Mi sono imbattuto in un sito cattolico su un commento ad Amoris Laetitia francamente per me molto triste, perché questi messaggi rendono il tema “paternità responsabile” / “non liceità della contraccezione” molto ambiguo e rafforzano la diffusissima convinzione che si possa fare quello che si vuole nei rapporti matrimoniali per essere “buoni cristiani”.
Quello che mi dispiace è che chi vuole seguire il pensiero della Chiesa è confuso da AL, perché il giornalista ha gioco facile a ribadire che non “proibendo esplicitamente” di fatto si lascia all’individuo fare come meglio pensa, pur “consigliando” i metodi naturali e citando l’enciclica HV.
E’ evidente che un sito cattolico non è il Papa e nemmeno un vescovo però quello che oggettivamente emerge è che se in 400 e passa pagine di Lettera Pastorale se ne parla così…magari il fatto che sia un tema “non fondamentale” passa come messaggio….
Le evidenzio sotto le parti per me più imbarazzanti.
"Se il Santo Padre avesse voluto condannare formalmente o semplicemente mettere in guardia contro l’uso della contraccezione l’avrebbe fatto, ma non è stato così. Dall’altro lato, non ha detto formalmente che l’uso della contraccezione non è più proibito, ma è facile comprendere perché su questo argomento Francesco rifiuti di essere intrappolato nella logica del “permesso” e del “proibito”. I tomisti diranno giustamente che il papa vuole sostituire la “legge morale” con la “virtù morale”, la crescita della grazia.
In tutta l’onestà intellettuale basata sulla fede, sembra quindi legittimo concludere questa breve revisione critica dicendo che l’esortazione apostolica Amoris Laetitia segna non l’abrogazione ma l’eliminazione, implicita ma reale, del divieto assoluto della contraccezione per le coppie cattoliche.
Prego per lei e la famiglia Domenicana che tanto mi ha aiutato e mi aiuta a seguire Nostro Signore.
Alberto
Risposta del sacerdote
Caro Alberto,
1. l’affermazione che tu hai riportato dà l’impressione che il papa non abbia voluto condannare la contraccezione e neanche abbia detto il contrario.
Il che farebbe concludere che ognuno infine potrebbe fare quello che vuole, sebbene l’articolista neghi anche quest’affermazione.
2. Ebbene, non è vero che il Papa in Amoris Laetitia non proibisca la contraccezione.
Al n. 80 vi si legge: “Fin dall’inizio l’amore rifiuta ogni impulso di chiudersi in sé stesso e si apre a una fecondità che lo prolunga oltre la sua propria esistenza. Dunque nessun atto genitale degli sposi può negare questo significato,[86] benché per diverse ragioni non sempre possa di fatto generare una nuova vita” (AL 80).

(Dati forniti):
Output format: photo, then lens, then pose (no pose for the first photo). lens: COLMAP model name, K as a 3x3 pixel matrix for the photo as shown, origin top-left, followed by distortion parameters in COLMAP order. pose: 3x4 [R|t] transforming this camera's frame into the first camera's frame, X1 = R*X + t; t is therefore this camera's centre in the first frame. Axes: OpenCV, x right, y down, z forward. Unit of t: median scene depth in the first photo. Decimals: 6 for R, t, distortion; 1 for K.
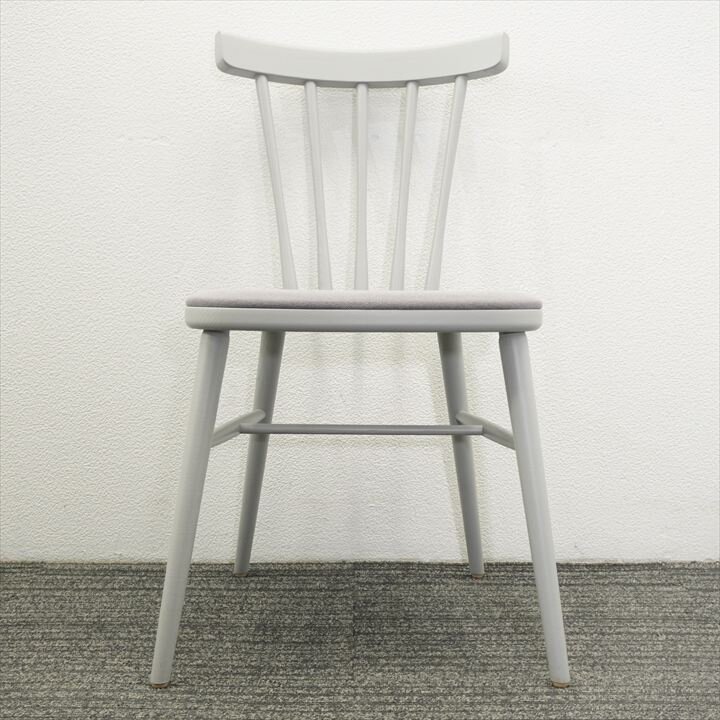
lens RADIAL K [[1103.8, 0, 361.1], [0, 1103.8, 359.2], [0, 0, 1]] dist [-0.016498, 0.000000]
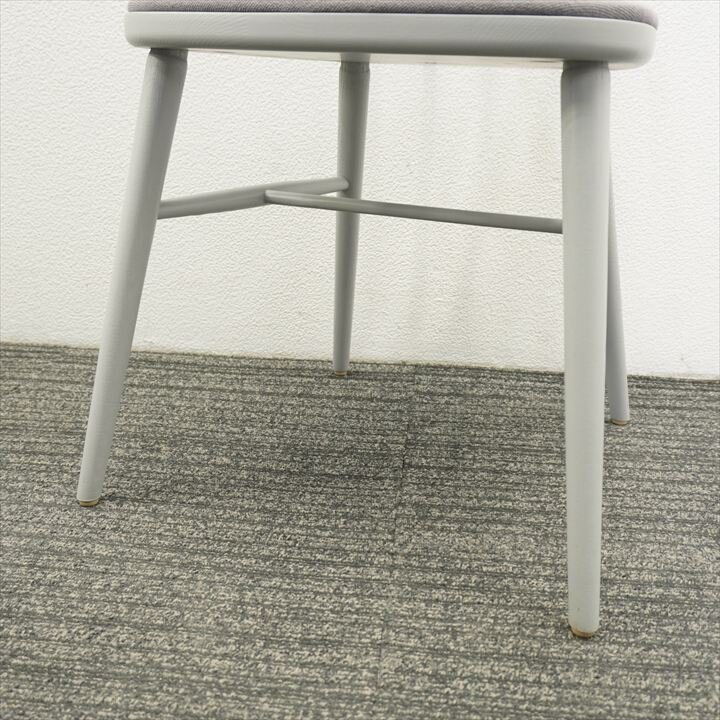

(Domande sul materiale):
(a) Nel testo su Amoris Laetitia, a quale numero dell'esortazione rimanda il sacerdote per sostenere che il Papa non permette la contraccezione?
(b) Elenca tutte le espressioni tra virgolette che compaiono nel testo su Amoris Laetitia prima del brano citato dal sito cattolico.
(c) Prolunga il testo su Amoris Laetitia, cominciando subito dopo l'ultima frase riportata.

(Soluzioni dell'esercizio):
(a) Al n. 80.

(b) “paternità responsabile”, “non liceità della contraccezione”, “buoni cristiani”, “proibendo esplicitamente”, “consigliando”, “non fondamentale”

(c)
Nessun atto genitale: pertanto la contraccezione coniugale rimane esclusa sempre, dal momento che i precetti morali negativi obbligano semper et pro semper (sempre e in ogni caso).
3. La nota n. 86 fa riferimento all’enciclica Humanae vitae di Paolo VI, ed espressamente ai numeri 11 e 12.
Ora nel n. 11 è contenuta l’affermazione centrale dell’enciclica: “Ma, richiamando gli uomini all’osservanza delle norme della legge naturale, interpretata dalla sua costante dottrina, la chiesa insegna che qualsiasi atto matrimoniale deve rimanere aperto alla trasmissione della vita”.
4. E nel n. 12 si legge: “Tale dottrina, più volte esposta dal magistero della chiesa, è fondata sulla connessione inscindibile, che Dio ha voluto e che l’uomo non può rompere di sua iniziativa, tra i due significati dell’atto coniugale: il significato unitivo e il significato procreativo. Infatti, per la sua intima struttura, l’atto coniugale, mentre unisce con profondissimo vincolo gli sposi, li rende atti alla generazione di nuove vite, secondo leggi iscritte nell’essere stesso dell’uomo e della donna.
Salvaguardando ambedue questi aspetti essenziali, unitivo e procreativo, l’atto coniugale conserva integralmente il senso di mutuo e vero amore ed il suo ordinamento all’altissima vocazione dell’uomo alla paternità”.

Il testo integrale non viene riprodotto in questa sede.